WHAT THE TASK ASKS =>
Copy out word for word the lines of the items below, starting at the very beginning and ending with the line that contains "c’est bien, mais nous les Burkinabé, no".

----- TASK DATA -----

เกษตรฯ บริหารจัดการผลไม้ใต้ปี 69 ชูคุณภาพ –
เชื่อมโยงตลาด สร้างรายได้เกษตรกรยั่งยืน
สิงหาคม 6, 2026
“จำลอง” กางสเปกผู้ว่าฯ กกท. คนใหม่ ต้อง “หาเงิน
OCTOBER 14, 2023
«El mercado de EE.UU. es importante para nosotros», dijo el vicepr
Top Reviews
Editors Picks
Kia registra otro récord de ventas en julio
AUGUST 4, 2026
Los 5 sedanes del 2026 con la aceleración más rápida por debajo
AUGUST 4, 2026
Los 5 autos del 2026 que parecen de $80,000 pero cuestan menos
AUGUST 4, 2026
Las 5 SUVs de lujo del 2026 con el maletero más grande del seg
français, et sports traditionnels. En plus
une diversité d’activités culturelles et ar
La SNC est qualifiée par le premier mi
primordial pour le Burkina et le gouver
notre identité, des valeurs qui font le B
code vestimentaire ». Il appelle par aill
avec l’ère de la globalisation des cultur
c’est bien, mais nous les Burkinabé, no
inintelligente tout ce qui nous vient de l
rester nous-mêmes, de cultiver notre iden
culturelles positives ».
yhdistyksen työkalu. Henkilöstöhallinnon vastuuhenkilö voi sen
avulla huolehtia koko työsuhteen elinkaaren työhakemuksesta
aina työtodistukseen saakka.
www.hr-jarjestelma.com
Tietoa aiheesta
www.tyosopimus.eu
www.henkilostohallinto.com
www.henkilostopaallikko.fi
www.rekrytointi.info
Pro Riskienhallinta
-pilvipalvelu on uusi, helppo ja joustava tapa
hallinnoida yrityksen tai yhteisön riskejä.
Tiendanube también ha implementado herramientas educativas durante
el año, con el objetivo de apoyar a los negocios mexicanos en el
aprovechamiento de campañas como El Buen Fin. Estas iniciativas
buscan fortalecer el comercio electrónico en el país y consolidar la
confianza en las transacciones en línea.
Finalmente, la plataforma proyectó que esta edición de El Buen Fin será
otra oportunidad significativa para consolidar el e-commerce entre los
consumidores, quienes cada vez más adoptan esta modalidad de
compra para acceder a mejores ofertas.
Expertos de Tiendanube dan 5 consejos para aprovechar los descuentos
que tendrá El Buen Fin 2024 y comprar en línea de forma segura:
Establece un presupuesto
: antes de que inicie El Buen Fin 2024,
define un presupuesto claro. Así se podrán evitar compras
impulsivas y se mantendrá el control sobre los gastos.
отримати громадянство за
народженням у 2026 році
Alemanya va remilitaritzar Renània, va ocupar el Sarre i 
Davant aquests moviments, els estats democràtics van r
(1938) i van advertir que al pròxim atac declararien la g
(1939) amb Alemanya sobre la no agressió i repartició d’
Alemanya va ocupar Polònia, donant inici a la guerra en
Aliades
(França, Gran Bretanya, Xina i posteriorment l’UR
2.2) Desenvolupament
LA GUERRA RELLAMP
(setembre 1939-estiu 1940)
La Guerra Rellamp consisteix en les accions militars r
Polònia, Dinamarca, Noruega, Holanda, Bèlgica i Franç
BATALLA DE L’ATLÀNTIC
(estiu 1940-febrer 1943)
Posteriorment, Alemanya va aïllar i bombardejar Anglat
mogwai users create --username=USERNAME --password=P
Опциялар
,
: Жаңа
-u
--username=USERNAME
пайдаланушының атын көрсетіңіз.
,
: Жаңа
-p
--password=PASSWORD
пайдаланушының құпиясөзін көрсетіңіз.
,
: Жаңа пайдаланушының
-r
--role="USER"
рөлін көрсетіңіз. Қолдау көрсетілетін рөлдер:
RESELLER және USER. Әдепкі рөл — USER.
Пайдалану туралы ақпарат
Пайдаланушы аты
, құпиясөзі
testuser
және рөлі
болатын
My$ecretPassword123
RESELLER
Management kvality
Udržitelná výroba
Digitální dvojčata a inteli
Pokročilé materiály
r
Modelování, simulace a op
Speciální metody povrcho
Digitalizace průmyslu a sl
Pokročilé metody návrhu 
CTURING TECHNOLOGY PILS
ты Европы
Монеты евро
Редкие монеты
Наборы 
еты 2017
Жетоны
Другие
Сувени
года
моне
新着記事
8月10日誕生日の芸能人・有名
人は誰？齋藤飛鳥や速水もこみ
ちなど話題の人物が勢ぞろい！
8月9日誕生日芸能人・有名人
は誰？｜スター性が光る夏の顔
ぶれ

-----

OUTPUT FOR THIS TASK =>
เกษตรฯ บริหารจัดการผลไม้ใต้ปี 69 ชูคุณภาพ –
เชื่อมโยงตลาด สร้างรายได้เกษตรกรยั่งยืน
สิงหาคม 6, 2026
“จำลอง” กางสเปกผู้ว่าฯ กกท. คนใหม่ ต้อง “หาเงิน
OCTOBER 14, 2023
«El mercado de EE.UU. es importante para nosotros», dijo el vicepr
Top Reviews
Editors Picks
Kia registra otro récord de ventas en julio
AUGUST 4, 2026
Los 5 sedanes del 2026 con la aceleración más rápida por debajo
AUGUST 4, 2026
Los 5 autos del 2026 que parecen de $80,000 pero cuestan menos
AUGUST 4, 2026
Las 5 SUVs de lujo del 2026 con el maletero más grande del seg
français, et sports traditionnels. En plus
une diversité d’activités culturelles et ar
La SNC est qualifiée par le premier mi
primordial pour le Burkina et le gouver
notre identité, des valeurs qui font le B
code vestimentaire ». Il appelle par aill
avec l’ère de la globalisation des cultur
c’est bien, mais nous les Burkinabé, no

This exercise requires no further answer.